# About this exercise
Can you transcribe every line of text in the material below word for word, leaving the pictures out of your answer?

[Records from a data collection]

__________

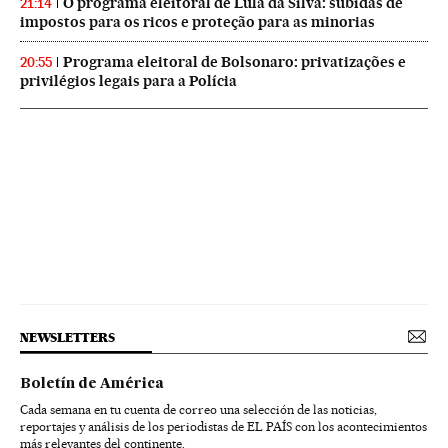
O programa eleitoral de Lula da Silva: subidas de
21:14
impostos para os ricos e proteção para as minorias
Programa eleitoral de Bolsonaro: privatizações e
20:55
privilégios legais para a Polícia
NEWSLETTERS
Boletín de América
Cada semana en tu cuenta de correo una selección de las noticias,
reportajes y análisis de los periodistas de EL PAÍS con los acontecimientos
más relevantes del continente.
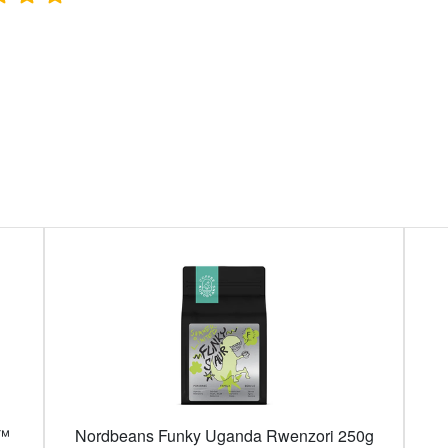
O™
Nordbeans Funky Uganda Rwenzori 250g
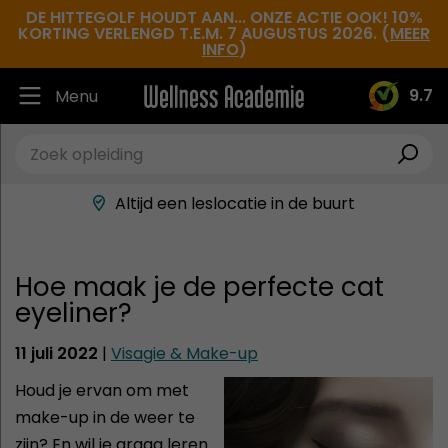
DE HITTEGOLF HOUDT AAN... ONZE ACTIE OOK! 10%
KORTING VERLENGD T.E.M. 7 AUGUSTUS 2026. (
MEER
INFO
)
9.7
Menu
Ruim 30.000 tevreden studenten
Beste docenten in de branche
Altijd een leslocatie in de buurt
Hoge tevredenheidsscore
Hoe maak je de perfecte cat
eyeliner?
11 juli 2022
|
Visagie & Make-up
Houd je ervan om met
make-up in de weer te
zijn? En wil je graag leren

__________

# Expected answer
O programa eleitoral de Lula da Silva: subidas de
21:14
impostos para os ricos e proteção para as minorias
Programa eleitoral de Bolsonaro: privatizações e
20:55
privilégios legais para a Polícia
NEWSLETTERS
Boletín de América
Cada semana en tu cuenta de correo una selección de las noticias,
reportajes y análisis de los periodistas de EL PAÍS con los acontecimientos
más relevantes del continente.
O™
Nordbeans Funky Uganda Rwenzori 250g
DE HITTEGOLF HOUDT AAN... ONZE ACTIE OOK! 10%
KORTING VERLENGD T.E.M. 7 AUGUSTUS 2026. (
MEER
INFO
)
9.7
Menu
Ruim 30.000 tevreden studenten
Beste docenten in de branche
Altijd een leslocatie in de buurt
Hoge tevredenheidsscore
Hoe maak je de perfecte cat
eyeliner?
11 juli 2022
|
Visagie & Make-up
Houd je ervan om met
make-up in de weer te
zijn? En wil je graag leren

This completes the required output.